Extracted page text data

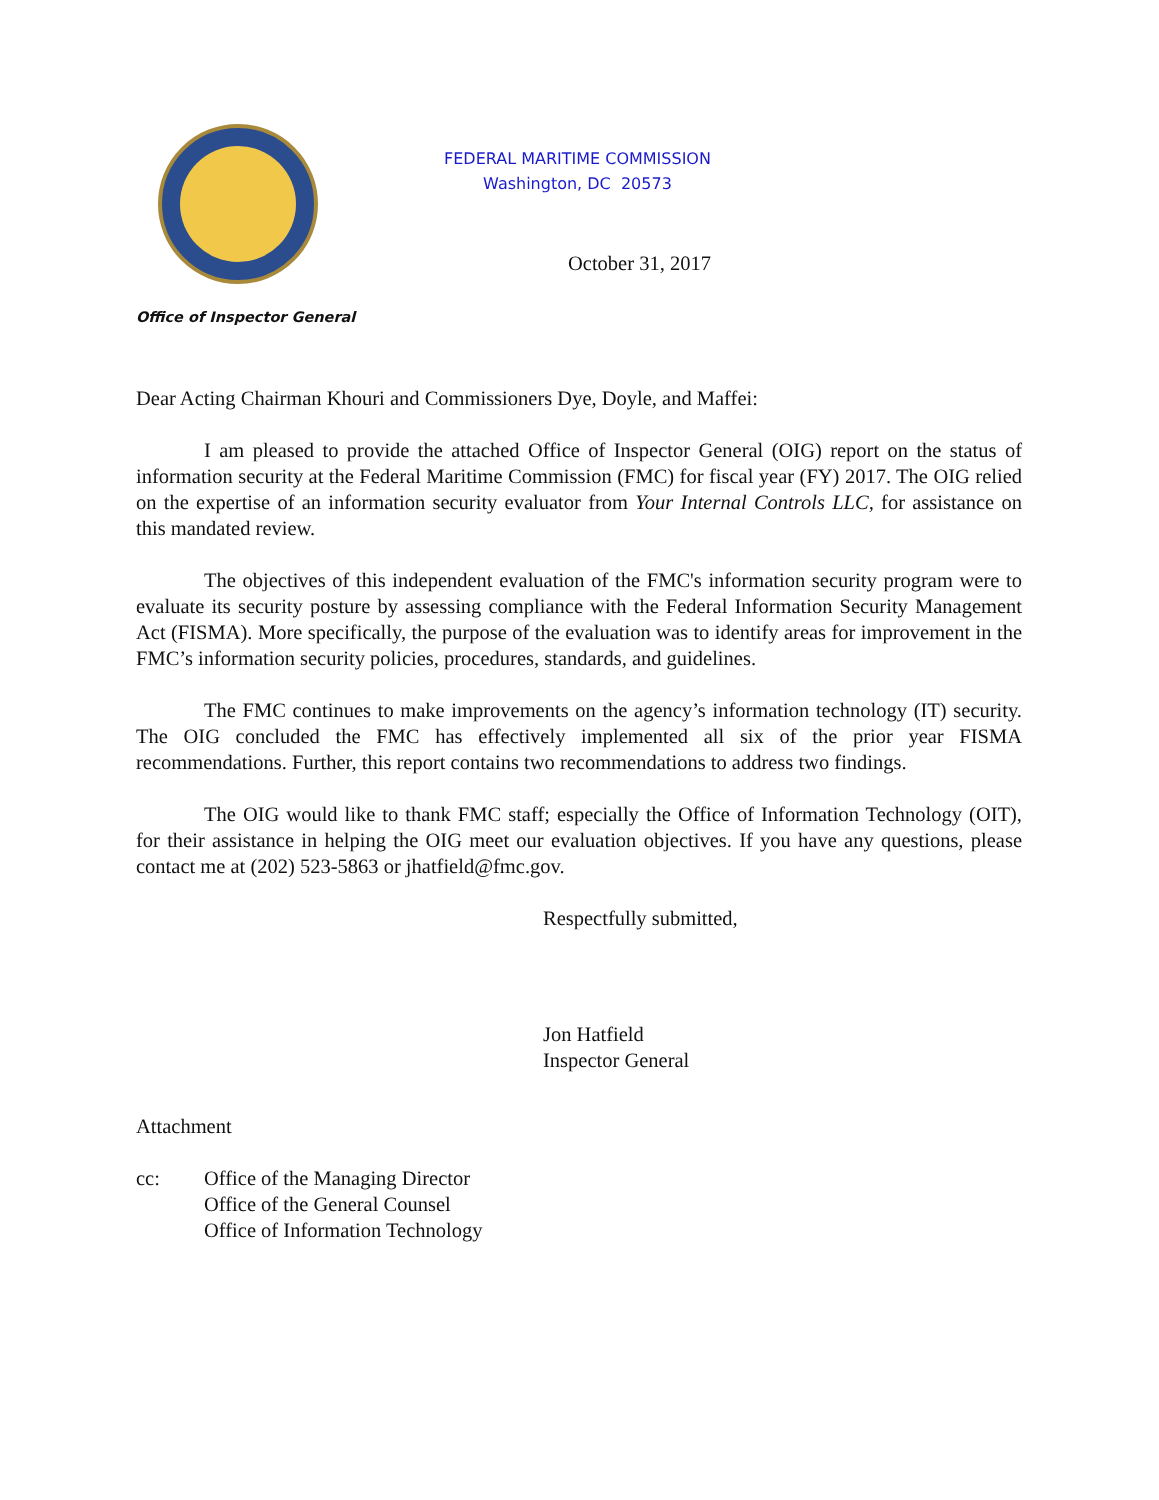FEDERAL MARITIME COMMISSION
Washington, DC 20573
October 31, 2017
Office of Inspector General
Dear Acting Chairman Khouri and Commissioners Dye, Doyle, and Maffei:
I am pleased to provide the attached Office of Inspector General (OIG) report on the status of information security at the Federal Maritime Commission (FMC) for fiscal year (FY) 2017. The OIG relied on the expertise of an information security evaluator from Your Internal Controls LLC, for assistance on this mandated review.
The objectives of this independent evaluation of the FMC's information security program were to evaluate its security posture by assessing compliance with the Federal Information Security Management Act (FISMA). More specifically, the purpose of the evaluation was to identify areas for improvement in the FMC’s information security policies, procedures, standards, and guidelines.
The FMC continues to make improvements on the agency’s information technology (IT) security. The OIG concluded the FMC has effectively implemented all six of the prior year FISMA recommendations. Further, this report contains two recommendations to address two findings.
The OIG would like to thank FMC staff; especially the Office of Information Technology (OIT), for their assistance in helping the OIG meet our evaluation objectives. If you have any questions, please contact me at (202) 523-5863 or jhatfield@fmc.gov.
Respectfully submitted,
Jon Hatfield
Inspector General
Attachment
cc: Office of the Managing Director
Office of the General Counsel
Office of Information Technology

▶ _WORK ITEM_: A word-for-word copy of the data, without its pictures, is what is needed.

▶ _WRITTEN ANSWER_:
FEDERAL MARITIME COMMISSION
Washington, DC 20573
October 31, 2017
Office of Inspector General
Dear Acting Chairman Khouri and Commissioners Dye, Doyle, and Maffei:
I am pleased to provide the attached Office of Inspector General (OIG) report on the status of information security at the Federal Maritime Commission (FMC) for fiscal year (FY) 2017. The OIG relied on the expertise of an information security evaluator from Your Internal Controls LLC, for assistance on this mandated review.
The objectives of this independent evaluation of the FMC's information security program were to evaluate its security posture by assessing compliance with the Federal Information Security Management Act (FISMA). More specifically, the purpose of the evaluation was to identify areas for improvement in the FMC’s information security policies, procedures, standards, and guidelines.
The FMC continues to make improvements on the agency’s information technology (IT) security. The OIG concluded the FMC has effectively implemented all six of the prior year FISMA recommendations. Further, this report contains two recommendations to address two findings.
The OIG would like to thank FMC staff; especially the Office of Information Technology (OIT), for their assistance in helping the OIG meet our evaluation objectives. If you have any questions, please contact me at (202) 523-5863 or jhatfield@fmc.gov.
Respectfully submitted,
Jon Hatfield
Inspector General
Attachment
cc: Office of the Managing Director
Office of the General Counsel
Office of Information Technology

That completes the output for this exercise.